Beginning the final round two shots back of Kevin Kisner, Thomas opened the day bogey-birdie-bogey to fall three behind. Maybe his vision wasn’t to be after all.
Thomas, though, exhibits more patience than his ups and downs would imply.
“He was very smart, very grounded,” Perry said in January. “When he asked me questions as a teenager, he always wanted to know how to practice, what I think about golf shots, golf courses, how to get around a little bit on the Tour. He picked it up fast.”
So, Thomas didn’t fret. In fact, his bogey at No. 1 came after holing a 14-footer. It was the first turning point.
“The putt on No. 1 was pretty big,” Thomas said. “Starting with a double there would have been pretty terrible.” But his ability to incite electricity on the course wouldn’t emerge until hours later. Then it came with a fury the rest of the field couldn’t handle.

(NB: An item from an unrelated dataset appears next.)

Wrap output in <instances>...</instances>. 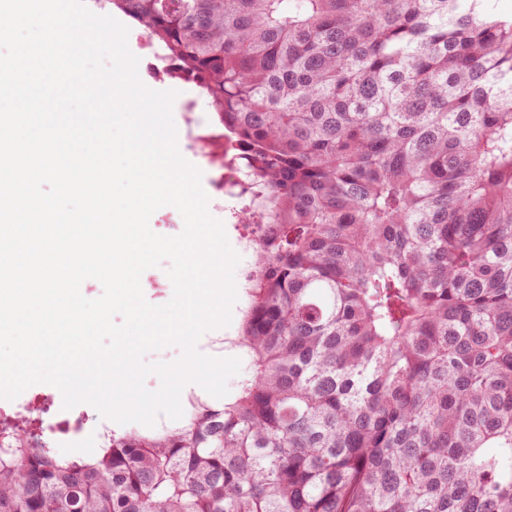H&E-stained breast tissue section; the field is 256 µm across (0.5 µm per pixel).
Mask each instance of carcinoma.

Thomas predicted it, too, telling caddie Jimmy Johnson in the middle of the round that “something good’s going to happen.”
He started proving himself right by burying a side-winding 36-footer for birdie at No. 9 that got him to within one. “I had a feeling I was going to make it,” Thomas said.
Just a hole later, he topped himself. A wild drive left actually bounced off a tree into the middle of the fairway, only after Thomas implored for the ball to “get lucky” and beseeched the tree to spit it out. He added on a “please” for good measure. It all worked.
The lucky break allowed Thomas to go over the green in two, and he chipped up to 8 feet. The crucial birdie putt, to move back within one of Matsuyama after the Japanese player birdied the hole, was supposed to go right at the end, but it didn’t. At first.
The ball ended on the left lip and hung there for quite a few seconds, to Thomas’ dismay. Then he tried to help himself out. “I threw a little fit to try to see what would happen,” Thomas said.
Again, the golf gods listened, as Thomas’ ball decided to drop in the cup, a birdie, if a belated one, and the moment of the tournament.
A hole later, Thomas was in a five-way tie for the lead after a Matsuyama bogey, and then all by himself when his compatriots faltered.He showed no mercy by making it a two-shot cushion via a birdie chip-in at No. 13. “Probably the most berserk I’ve ever gone on the golf course,” Thomas said.
Now, it was just a matter if Thomas could hold on. Reed was charging hard and several others lurked on the edge. It didn’t help Thomas’ cause when he parred the benign 14th and 15th holes, and was struggling as he came to Quail Hollow’s infamous “Green Mile.”
He batted it around up the first of the stretch’s monstrous three legs. With his lead down to one as he faced a 6-footer for par at 16, Thomas could’ve been consumed by the pressure of the moment.
Instead, he buried the putt and went right at a treacherous pin at the water-shrouded par-3 17th, knocking his tee shot to 15 feet.
“I’ll never forget that vision in my head,” Thomas said. “That was one of the best golf shots I’ve probably ever hit in my life.”
When Thomas rolled in the birdie putt to move to 9 under, he all but sealed the win.